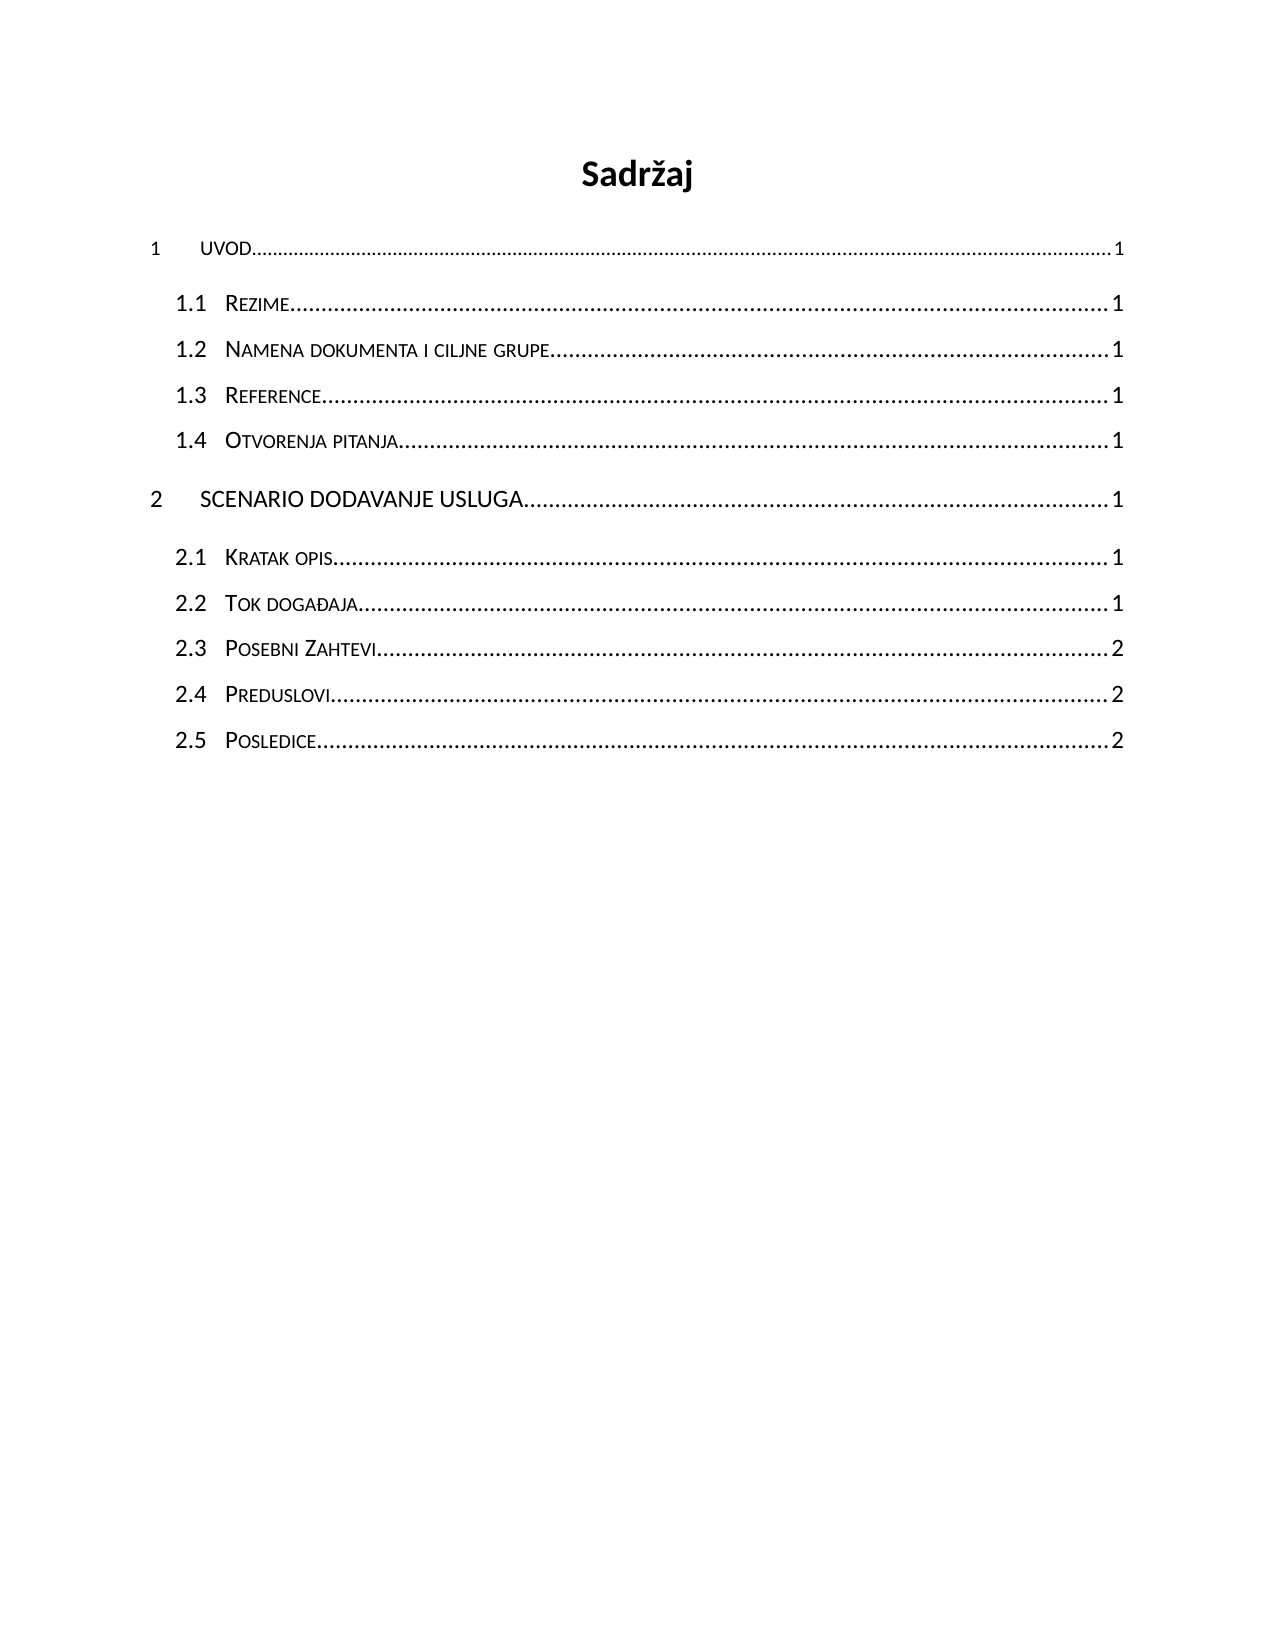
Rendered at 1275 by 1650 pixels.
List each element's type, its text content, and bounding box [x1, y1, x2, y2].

text 2.4 Preduslovi 2 [175, 678, 1125, 709]
text 2.5 Posledice 2 [175, 724, 1125, 754]
text 2.2 Tok događaja 1 [175, 587, 1125, 617]
text 1.3 Reference 1 [175, 379, 1125, 409]
text 1.4 Otvorenja pitanja 1 [175, 424, 1125, 455]
text 1.1 Rezime 1 [175, 287, 1125, 318]
text 2.3 Posebni Zahtevi 2 [175, 632, 1125, 663]
text Sadržaj [150, 150, 1125, 196]
text 2 Scenario Dodavanje usluga 1 [150, 483, 1125, 513]
text 2.1 Kratak opis 1 [175, 541, 1125, 571]
text 1.2 Namena dokumenta i ciljne grupe 1 [175, 333, 1125, 363]
text 1 Uvod 1 [150, 235, 1125, 261]
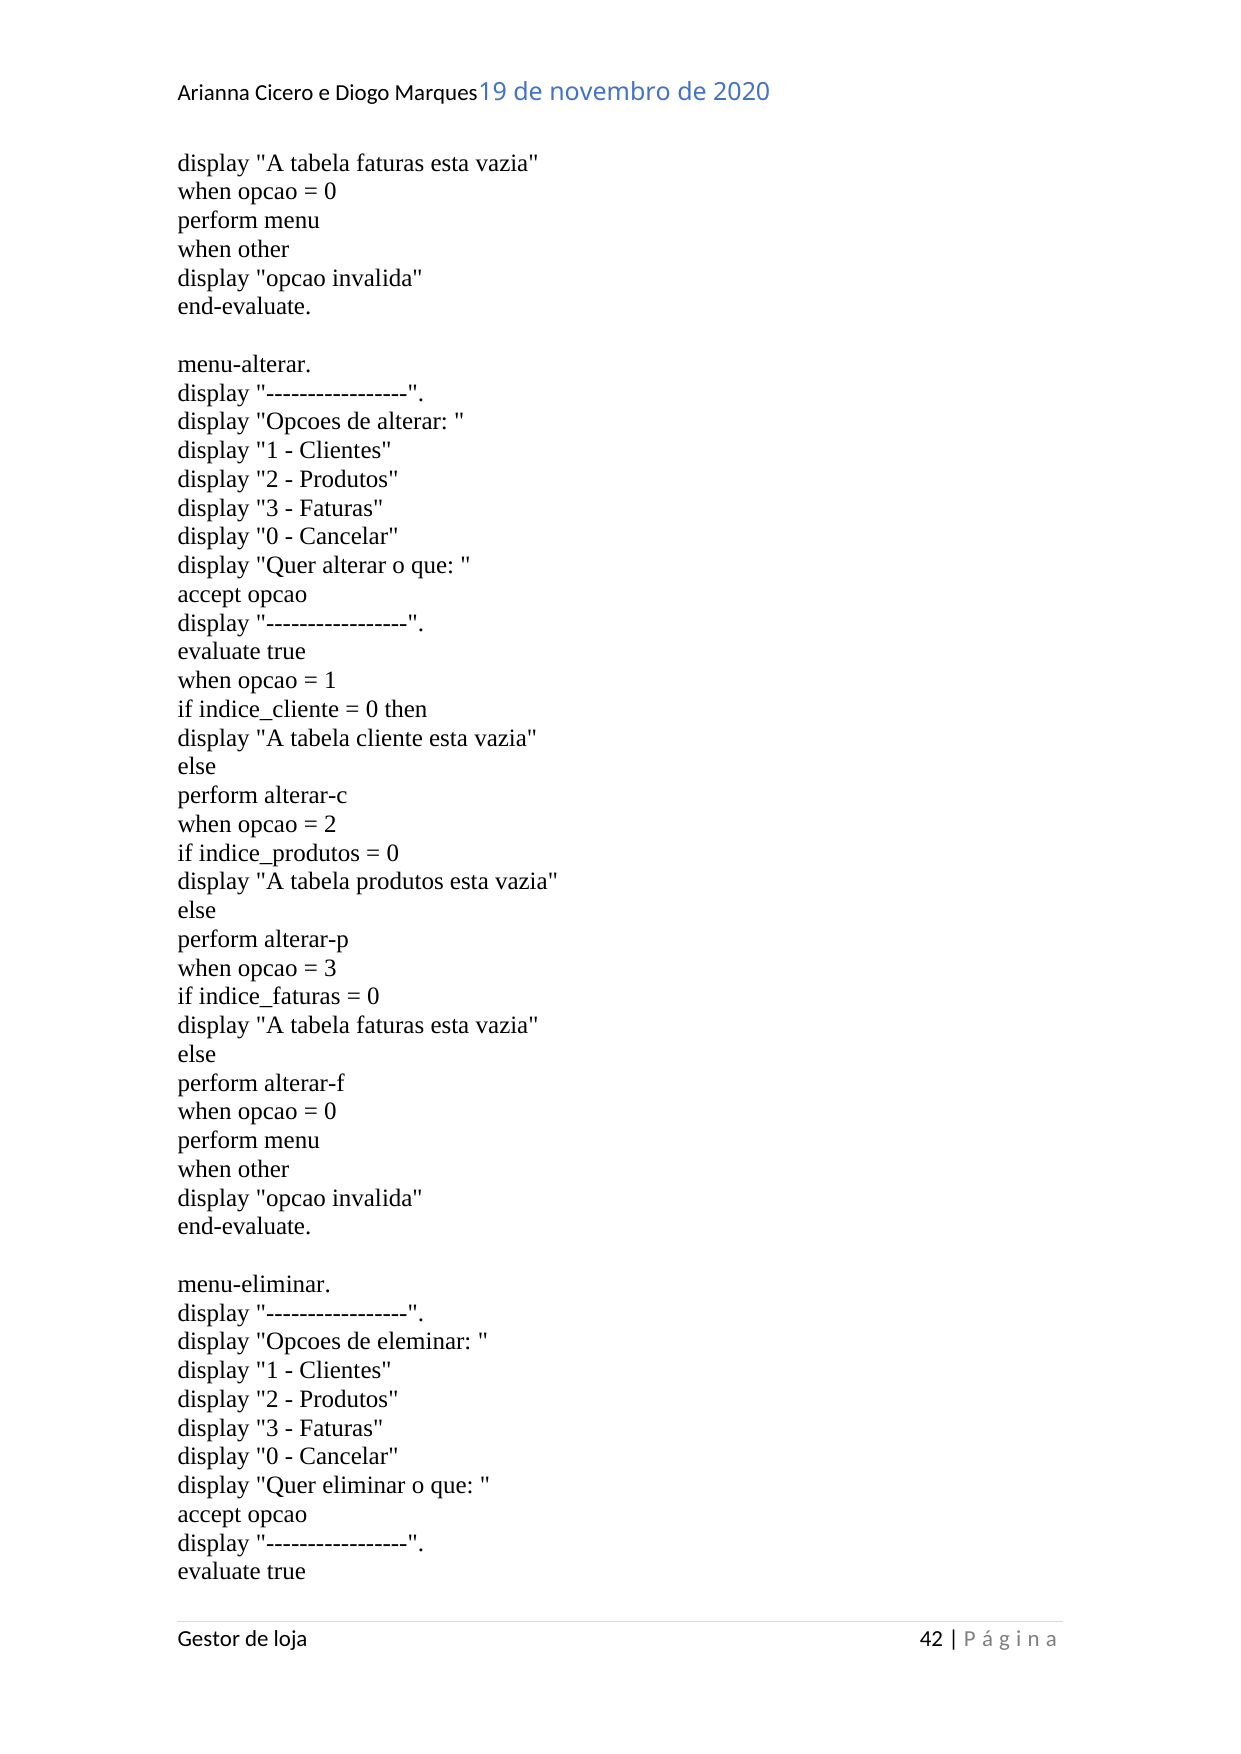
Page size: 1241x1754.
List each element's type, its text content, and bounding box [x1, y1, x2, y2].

text display "-----------------". [177, 1298, 1063, 1326]
text display "0 - Cancelar" [177, 521, 1063, 550]
text evaluate true [177, 636, 1063, 665]
text display "Opcoes de eleminar: " [177, 1326, 1063, 1355]
text else [177, 751, 1063, 780]
text display "opcao invalida" [177, 1183, 1063, 1211]
text end-evaluate. [177, 1211, 1063, 1240]
text display "Quer alterar o que: " [177, 550, 1063, 579]
text display "A tabela faturas esta vazia" [177, 1010, 1063, 1039]
text display "0 - Cancelar" [177, 1441, 1063, 1470]
text if indice_faturas = 0 [177, 981, 1063, 1010]
text if indice_produtos = 0 [177, 838, 1063, 866]
text else [177, 1039, 1063, 1068]
text display "1 - Clientes" [177, 435, 1063, 464]
text perform menu [177, 205, 1063, 234]
text when opcao = 0 [177, 176, 1063, 205]
text display "3 - Faturas" [177, 1413, 1063, 1441]
text display "A tabela faturas esta vazia" [177, 148, 1063, 176]
text display "2 - Produtos" [177, 1384, 1063, 1413]
text display "-----------------". [177, 1528, 1063, 1556]
text when other [177, 1154, 1063, 1183]
text display "-----------------". [177, 378, 1063, 406]
text menu-alterar. [177, 349, 1063, 378]
text display "opcao invalida" [177, 263, 1063, 291]
text display "1 - Clientes" [177, 1355, 1063, 1384]
text display "A tabela produtos esta vazia" [177, 866, 1063, 895]
text when opcao = 0 [177, 1096, 1063, 1125]
text evaluate true [177, 1556, 1063, 1585]
text perform menu [177, 1125, 1063, 1154]
text display "A tabela cliente esta vazia" [177, 723, 1063, 751]
text perform alterar-c [177, 780, 1063, 809]
text perform alterar-f [177, 1068, 1063, 1096]
text when other [177, 234, 1063, 263]
text when opcao = 3 [177, 953, 1063, 981]
text display "Opcoes de alterar: " [177, 406, 1063, 435]
text menu-eliminar. [177, 1269, 1063, 1298]
text perform alterar-p [177, 924, 1063, 953]
text when opcao = 2 [177, 809, 1063, 838]
text if indice_cliente = 0 then [177, 694, 1063, 723]
text display "Quer eliminar o que: " [177, 1470, 1063, 1499]
text display "2 - Produtos" [177, 464, 1063, 493]
text else [177, 895, 1063, 924]
text accept opcao [177, 1499, 1063, 1528]
text display "3 - Faturas" [177, 493, 1063, 521]
text when opcao = 1 [177, 665, 1063, 694]
text end-evaluate. [177, 291, 1063, 320]
text accept opcao [177, 579, 1063, 608]
text display "-----------------". [177, 608, 1063, 636]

━━━━━━━━━━━━━━━━━━━━━━━━━━━━━━

- _Your objective_: Your task is to return the entries above exactly, with no pictures.

- _Written response_:
Rendered at 1275 by 1650 pixels.
List each element's type, its text content, and bounding box [x1, y1, x2, y2].

text 2.4 Preduslovi 2 [175, 678, 1125, 709]
text 2.5 Posledice 2 [175, 724, 1125, 754]
text 2.2 Tok događaja 1 [175, 587, 1125, 617]
text 1.3 Reference 1 [175, 379, 1125, 409]
text 1.4 Otvorenja pitanja 1 [175, 424, 1125, 455]
text 1.1 Rezime 1 [175, 287, 1125, 318]
text 2.3 Posebni Zahtevi 2 [175, 632, 1125, 663]
text Sadržaj [150, 150, 1125, 196]
text 2 Scenario Dodavanje usluga 1 [150, 483, 1125, 513]
text 2.1 Kratak opis 1 [175, 541, 1125, 571]
text 1.2 Namena dokumenta i ciljne grupe 1 [175, 333, 1125, 363]
text 1 Uvod 1 [150, 235, 1125, 261]
Page size: 1241x1754.
List each element's type, its text content, and bounding box [x1, y1, x2, y2].

text display "-----------------". [177, 1298, 1063, 1326]
text display "0 - Cancelar" [177, 521, 1063, 550]
text evaluate true [177, 636, 1063, 665]
text display "Opcoes de eleminar: " [177, 1326, 1063, 1355]
text else [177, 751, 1063, 780]
text display "opcao invalida" [177, 1183, 1063, 1211]
text end-evaluate. [177, 1211, 1063, 1240]
text display "Quer alterar o que: " [177, 550, 1063, 579]
text display "A tabela faturas esta vazia" [177, 1010, 1063, 1039]
text display "0 - Cancelar" [177, 1441, 1063, 1470]
text if indice_faturas = 0 [177, 981, 1063, 1010]
text if indice_produtos = 0 [177, 838, 1063, 866]
text else [177, 1039, 1063, 1068]
text display "1 - Clientes" [177, 435, 1063, 464]
text perform menu [177, 205, 1063, 234]
text when opcao = 0 [177, 176, 1063, 205]
text display "3 - Faturas" [177, 1413, 1063, 1441]
text display "A tabela faturas esta vazia" [177, 148, 1063, 176]
text display "2 - Produtos" [177, 1384, 1063, 1413]
text display "-----------------". [177, 1528, 1063, 1556]
text when other [177, 1154, 1063, 1183]
text display "-----------------". [177, 378, 1063, 406]
text menu-alterar. [177, 349, 1063, 378]
text display "opcao invalida" [177, 263, 1063, 291]
text display "1 - Clientes" [177, 1355, 1063, 1384]
text display "A tabela produtos esta vazia" [177, 866, 1063, 895]
text when opcao = 0 [177, 1096, 1063, 1125]
text evaluate true [177, 1556, 1063, 1585]
text perform menu [177, 1125, 1063, 1154]
text display "A tabela cliente esta vazia" [177, 723, 1063, 751]
text perform alterar-c [177, 780, 1063, 809]
text perform alterar-f [177, 1068, 1063, 1096]
text when other [177, 234, 1063, 263]
text when opcao = 3 [177, 953, 1063, 981]
text display "Opcoes de alterar: " [177, 406, 1063, 435]
text menu-eliminar. [177, 1269, 1063, 1298]
text perform alterar-p [177, 924, 1063, 953]
text when opcao = 2 [177, 809, 1063, 838]
text if indice_cliente = 0 then [177, 694, 1063, 723]
text display "Quer eliminar o que: " [177, 1470, 1063, 1499]
text display "2 - Produtos" [177, 464, 1063, 493]
text else [177, 895, 1063, 924]
text accept opcao [177, 1499, 1063, 1528]
text display "3 - Faturas" [177, 493, 1063, 521]
text when opcao = 1 [177, 665, 1063, 694]
text end-evaluate. [177, 291, 1063, 320]
text accept opcao [177, 579, 1063, 608]
text display "-----------------". [177, 608, 1063, 636]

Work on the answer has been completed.